* [BLOK TEKS]:
####################

4 (Santrock, 2014). Makin aman kelekatan seorang anak terhadap orang dewasa yang bersifat mengasuh akan membuat anak semakin mudah untuk mengembangkan hubungan yang baik dengan orang lain. Srouf, (1996) mengatakan bahwa kelekatan aman adalah suatu kelekatan emosional yang ditandai dengan adanya keterikatan perasaan seseorang dengan orang yang lain, dimana individu dapat saling berbagi perasaan dan pikiran mereka, baik secara verbal maupun non verbal. Kelekatan aman berupa dukungan dari orang tua agar menjadikan anak lebih mandiri dan otonomi. Anak yang memiliki kelekatan amandengan orang tua menunjukkan perilaku prososial, penyesuaian sosial dan psikologis yang lebih baik serta mampu berpisah dengan orang tua dengan tetap menjaga komunikasi dengan orang tua. Shaffer, (2002) mengatakan individu dengan kelekatan aman akan memperlihatkan ketergantungan yang tidak berlebihan kepada orang lain. Individu akan memiliki kepercayaan bahwa dirinya dicintai dan melihat orang lain sebagai orang baik, dan berniat baik. Kelekatan aman menggambarkan hubungan seeorang dengan orang tua sebagai hangat dan saling menyayangi. Hal ini akan berdampak pada hubungan sosialnya yang jauh lebih baik dan responsif terhadap kebutuhan orang lain. Mahasiswa yang tumbuh dengan kelekatan aman akan memiliki kepercayaan diri yang lebih baik dalam situasi sosial dan cenderung lebih asertif. Rasa aman merupakan sumber bagi mahasiswa untuk berfungsi secara mandiri dalam dunia yang lebih luas dan tercapainya kompetensi sosial yang berhubungan erat dengan penyesuaian sosial dan kualitas interaksi antar pribadi. Sedangkan mahasiswa yang merasakan tidak aman, akan kurang percaya diri dalam mengungkapkan keinginannya dan memiliki tingkat kemampuan sosial yang rendah. Akibatnya mahasiswa cenderung kurang bisa mengungkapkan kebutuhan dan keinginannya kepada orang lain dan cenderung kurang memiliki kemampuan asertif. Berdasarkan uraian latar belakang masalah di atas, maka peneliti terdorong melakukan penelitian mengenai hubungan antara kelekatan aman dengan perilaku asertif pada mahasiswa. Penelitian ini berjudul Hubungan antara Kelekatan Aman

5 dengan Perilaku Asertif pada Mahasiswa Psikologi Universitas Islam Sultan Agung Semarang. B. Tujuan Penelitian Tujuan penelitian ini untuk mengetahui adanya hubungan antara kelekatan aman dengan perilaku asertif pada mahasiswa. C. Manfaat Penelitian Penelitian ini diharapkan bisa memberikan manfaat yaitu: 1. Manfaat secara teoritis Diharapkan dapat menambah studi kepustakaan dalam bidang psikologi sosial, lebih spesifik mengenai hubungan antara kelekatan aman dengan perilaku asertif pada mahasiswa. 2. Manfaat secara praktis Diharapkan hasil penelitian ini dapat menjadi sumber wawasan bagi mahasiswa dalam mengembangkan perilaku asertif.

####################

* [INFORMASI]:
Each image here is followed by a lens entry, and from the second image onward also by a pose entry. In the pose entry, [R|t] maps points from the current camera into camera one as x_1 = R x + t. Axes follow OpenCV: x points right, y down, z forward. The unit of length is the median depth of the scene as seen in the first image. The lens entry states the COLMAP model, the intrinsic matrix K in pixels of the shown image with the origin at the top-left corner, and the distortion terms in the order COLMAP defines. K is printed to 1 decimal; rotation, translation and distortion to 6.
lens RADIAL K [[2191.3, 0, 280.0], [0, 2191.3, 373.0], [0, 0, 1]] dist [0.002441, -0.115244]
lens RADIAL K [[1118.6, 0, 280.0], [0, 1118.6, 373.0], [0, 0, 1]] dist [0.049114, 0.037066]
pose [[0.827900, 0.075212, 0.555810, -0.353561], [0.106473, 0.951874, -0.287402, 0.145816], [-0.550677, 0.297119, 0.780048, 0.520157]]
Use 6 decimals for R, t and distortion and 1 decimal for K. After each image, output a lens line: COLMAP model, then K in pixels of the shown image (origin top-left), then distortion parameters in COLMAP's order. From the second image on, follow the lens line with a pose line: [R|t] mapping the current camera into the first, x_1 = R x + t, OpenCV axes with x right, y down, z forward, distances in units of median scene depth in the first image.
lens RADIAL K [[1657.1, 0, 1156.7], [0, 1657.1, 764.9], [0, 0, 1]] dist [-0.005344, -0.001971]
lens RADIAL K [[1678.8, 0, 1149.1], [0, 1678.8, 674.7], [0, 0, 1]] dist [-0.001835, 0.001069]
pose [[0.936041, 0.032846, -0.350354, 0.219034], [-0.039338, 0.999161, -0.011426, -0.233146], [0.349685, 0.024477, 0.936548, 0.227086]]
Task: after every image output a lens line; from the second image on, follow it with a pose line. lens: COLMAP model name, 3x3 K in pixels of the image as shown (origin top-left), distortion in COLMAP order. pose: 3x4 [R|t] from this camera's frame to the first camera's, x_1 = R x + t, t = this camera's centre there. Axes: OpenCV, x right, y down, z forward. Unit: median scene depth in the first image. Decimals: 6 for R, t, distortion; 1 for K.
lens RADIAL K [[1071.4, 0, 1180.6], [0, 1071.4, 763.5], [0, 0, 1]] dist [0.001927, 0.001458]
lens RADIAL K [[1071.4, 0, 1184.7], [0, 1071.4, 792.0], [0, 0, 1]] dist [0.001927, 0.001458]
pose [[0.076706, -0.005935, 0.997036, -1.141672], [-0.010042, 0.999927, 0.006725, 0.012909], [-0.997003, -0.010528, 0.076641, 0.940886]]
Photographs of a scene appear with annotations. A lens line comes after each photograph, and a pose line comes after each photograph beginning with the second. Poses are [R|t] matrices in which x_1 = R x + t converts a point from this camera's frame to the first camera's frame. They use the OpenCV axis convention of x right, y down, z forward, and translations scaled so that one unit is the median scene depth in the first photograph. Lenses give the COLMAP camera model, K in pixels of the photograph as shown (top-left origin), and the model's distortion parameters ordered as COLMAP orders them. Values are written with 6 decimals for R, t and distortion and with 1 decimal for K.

####################

* [PERTANYAAN MATERI]:
**a)** Salin bagian teks tentang kelekatan aman, mulai dari "5 dengan Perilaku" dan terus sampai "mengembangkan perilaku asertif.".
**b)** Menurut teks tentang kelekatan aman, apa tujuan penelitian tersebut?
Daftar di atas adalah materi tersendiri yang terpisah dari teks.

* [JAWABAN LATIHAN]:
**a)**
5 dengan Perilaku Asertif pada Mahasiswa Psikologi Universitas Islam Sultan Agung Semarang. B. Tujuan Penelitian Tujuan penelitian ini untuk mengetahui adanya hubungan antara kelekatan aman dengan perilaku asertif pada mahasiswa. C. Manfaat Penelitian Penelitian ini diharapkan bisa memberikan manfaat yaitu: 1. Manfaat secara teoritis Diharapkan dapat menambah studi kepustakaan dalam bidang psikologi sosial, lebih spesifik mengenai hubungan antara kelekatan aman dengan perilaku asertif pada mahasiswa. 2. Manfaat secara praktis Diharapkan hasil penelitian ini dapat menjadi sumber wawasan bagi mahasiswa dalam mengembangkan perilaku asertif.

**b)** Tujuannya untuk mengetahui adanya hubungan antara kelekatan aman dengan perilaku asertif pada mahasiswa.